=== Source records ===
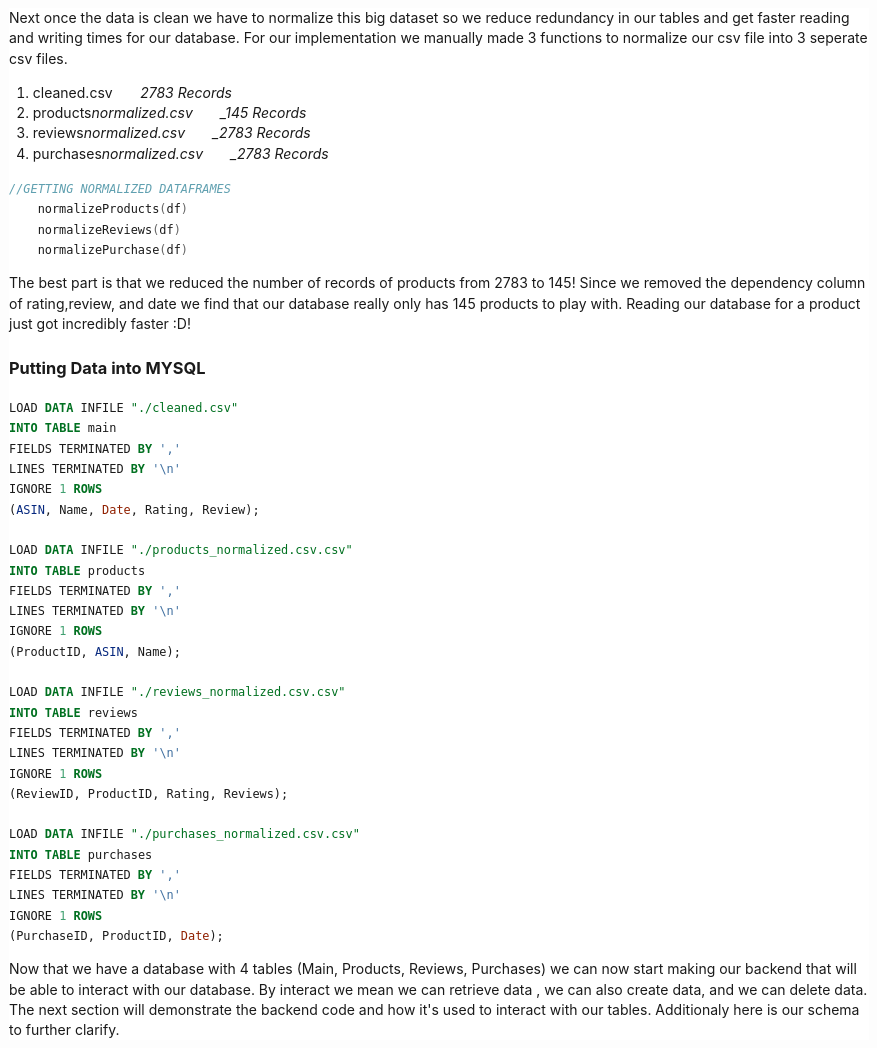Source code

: Next once the data is clean we have to normalize this big dataset so we reduce redundancy in our tables and get faster reading and writing times for our database. For our implementation we manually made 3 functions to normalize our csv file into 3 seperate csv files.

1. cleaned.csv &nbsp;&nbsp;&nbsp;&nbsp;&nbsp; _2783 Records_
2. products*normalized.csv &nbsp;&nbsp;&nbsp;&nbsp;&nbsp; \_145 Records*
3. reviews*normalized.csv &nbsp;&nbsp;&nbsp;&nbsp;&nbsp; \_2783 Records*
4. purchases*normalized.csv &nbsp;&nbsp;&nbsp;&nbsp;&nbsp; \_2783 Records*

```go
//GETTING NORMALIZED DATAFRAMES
	normalizeProducts(df)
	normalizeReviews(df)
	normalizePurchase(df)
```

The best part is that we reduced the number of records of products from 2783 to 145! Since we removed the dependency column of rating,review, and date we find that our database really only has 145 products to play with. Reading our database for a product just got incredibly faster :D!

### Putting Data into MYSQL

```sql
LOAD DATA INFILE "./cleaned.csv"
INTO TABLE main
FIELDS TERMINATED BY ','
LINES TERMINATED BY '\n'
IGNORE 1 ROWS
(ASIN, Name, Date, Rating, Review);

LOAD DATA INFILE "./products_normalized.csv.csv"
INTO TABLE products
FIELDS TERMINATED BY ','
LINES TERMINATED BY '\n'
IGNORE 1 ROWS
(ProductID, ASIN, Name);

LOAD DATA INFILE "./reviews_normalized.csv.csv"
INTO TABLE reviews
FIELDS TERMINATED BY ','
LINES TERMINATED BY '\n'
IGNORE 1 ROWS
(ReviewID, ProductID, Rating, Reviews);

LOAD DATA INFILE "./purchases_normalized.csv.csv"
INTO TABLE purchases
FIELDS TERMINATED BY ','
LINES TERMINATED BY '\n'
IGNORE 1 ROWS
(PurchaseID, ProductID, Date);
```

Now that we have a database with 4 tables (Main, Products, Reviews, Purchases) we can now start making our backend that will be able to interact with our database. By interact we mean we can retrieve data , we can also create data, and we can delete data. The next section will demonstrate the backend code and how it's used to interact with our tables. Additionaly here is our schema to further clarify.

=== Required action ===
In the listing, return each line containing the string "cleaned".

=== Output ===
1. cleaned.csv &nbsp;&nbsp;&nbsp;&nbsp;&nbsp; _2783 Records_
LOAD DATA INFILE "./cleaned.csv"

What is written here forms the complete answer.